Inclusive, interessante pensar que tanto o raciocínio lógico quanto a criatividade geram conexões neurais no mesmo lugar do cérebro, desbancando a ideia de que ambas as funções deveriam acontecer em hemisférios totalmente separados. Elas são atividades complementares e não isoladas.
Outra região cerebral que é bastante estimulada em processos criativos é o hipocampo. Essa estrutura faz parte do sistema límbico, sistema responsável pelo processamento das nossas emoções. É através do hipocampo que acessamos nossa memória de trabalho – ou seja, aquelas que precisaremos acionar a curto prazo para realizar alguma tarefa – como a tarefa de criar, por exemplo.
Entender o hipocampo como uma parte do cérebro que tem atuação efetiva na criatividade nos permite compreender como o processo criativo é fundamentado em um claro trabalho de associações de referências e repertórios – acessados através da memória.
Com vocês: a ciência!
A Nature divulgou, em 2017, o artigo “Different brain structures associated with artistic and scientific creativity: a voxel-based morphometry study”, que demonstra os resultados de uma pesquisa realizada com artistas e cientistas. O objetivo era compreender se diferentes áreas do cérebro são acionadas para diferentes fins criativos: artísticos e científicos, no caso.
O estudo demonstrou que sim, há diferenças. Enquanto áreas do córtex motor são mais acionadas para as criações artísticas, áreas do córtex occipital são mais utilizadas para elaboração de estudos científicos.
O estudo completo você pode ler clicando aqui.
Podemos perceber, então, que diferentes áreas do cérebro são, sim, acionadas a depender do esforço que é preciso atribuir para um tipo de criatividade específica (no caso do estudo, atividades artísticas e científicas). Mas, independente do “tipo” de criatividade, ela sempre tem associações neurais acontecendo através do córtex cerebral de maneira integrada, e nunca a partir da atividade isolada de algum dos hemisférios encefálicos – como o clichê insiste em nos dizer.
Sair ou não sair da caixa para ser criativo?
Outro clichê sobre criatividade é aquele que chefes adoram dizer quando precisam pressionar alguém para encontrar, rapidamente, uma solução criativa para um problema:
– Você precisa sair da caixa!
A gente aprendeu a interpretar essa expressão como um convite a encontrar um insight criativo a partir de algo que esteja fora do seu espectro atual de referências.
E, de fato, criatividade é sobre referências.
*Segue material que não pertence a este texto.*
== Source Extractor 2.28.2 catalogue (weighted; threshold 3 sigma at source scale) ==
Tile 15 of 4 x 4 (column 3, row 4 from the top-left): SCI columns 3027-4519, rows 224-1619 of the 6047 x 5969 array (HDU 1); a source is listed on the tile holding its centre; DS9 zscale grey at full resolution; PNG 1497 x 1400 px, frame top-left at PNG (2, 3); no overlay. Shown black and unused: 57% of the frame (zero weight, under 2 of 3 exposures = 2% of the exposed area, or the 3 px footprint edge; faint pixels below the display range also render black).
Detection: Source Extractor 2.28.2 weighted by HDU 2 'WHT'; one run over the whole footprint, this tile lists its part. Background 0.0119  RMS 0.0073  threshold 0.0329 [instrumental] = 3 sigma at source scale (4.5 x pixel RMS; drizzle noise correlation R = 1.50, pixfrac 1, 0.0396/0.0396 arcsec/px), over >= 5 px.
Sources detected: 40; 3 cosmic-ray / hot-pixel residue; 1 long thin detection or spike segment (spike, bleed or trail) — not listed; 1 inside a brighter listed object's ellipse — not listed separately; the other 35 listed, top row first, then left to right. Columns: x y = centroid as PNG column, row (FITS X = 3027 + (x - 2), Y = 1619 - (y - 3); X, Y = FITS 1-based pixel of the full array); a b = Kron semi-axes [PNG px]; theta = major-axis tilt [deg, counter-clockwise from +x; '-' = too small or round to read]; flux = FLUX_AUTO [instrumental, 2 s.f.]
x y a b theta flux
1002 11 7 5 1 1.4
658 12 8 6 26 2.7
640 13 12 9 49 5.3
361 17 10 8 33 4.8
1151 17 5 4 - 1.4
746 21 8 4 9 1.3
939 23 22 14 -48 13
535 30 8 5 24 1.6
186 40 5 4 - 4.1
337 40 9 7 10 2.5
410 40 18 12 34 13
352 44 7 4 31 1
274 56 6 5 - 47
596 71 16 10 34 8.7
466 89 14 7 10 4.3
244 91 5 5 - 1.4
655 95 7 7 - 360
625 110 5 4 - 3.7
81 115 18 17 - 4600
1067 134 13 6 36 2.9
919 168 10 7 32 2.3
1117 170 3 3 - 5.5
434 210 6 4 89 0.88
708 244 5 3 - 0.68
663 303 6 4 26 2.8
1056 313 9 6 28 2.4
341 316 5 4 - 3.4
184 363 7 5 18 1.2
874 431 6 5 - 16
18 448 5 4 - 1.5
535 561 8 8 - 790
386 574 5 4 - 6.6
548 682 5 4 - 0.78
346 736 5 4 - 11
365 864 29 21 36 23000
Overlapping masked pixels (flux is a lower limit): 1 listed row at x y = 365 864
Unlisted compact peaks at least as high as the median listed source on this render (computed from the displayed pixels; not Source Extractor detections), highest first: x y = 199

Mas não sobre a referência em si, pura e simples, e sim sobre o que o seu cérebro faz com a referência.
Criatividade é um processo de associação de informações que, ao se combinarem, constroem um novo “caminho neural” no cérebro: em outras palavras, um insight.
Então, é evidente que quanto mais informação externa e referências o nosso cérebro absorve, mais associações neurais ele é capaz de realizar.
Logo, “sair da caixa” parece ser um equívoco interpretativo. O que precisamos fazer é, na verdade, abrir a nossa “caixa” e permitir que novas referências entrem e se associem a outras referências já existente no seu campo neural. A ideia é ampliar a própria caixa, não sair dela.
A gente acha que insight criativo se procura. Quando na verdade, é ele que nos encontra.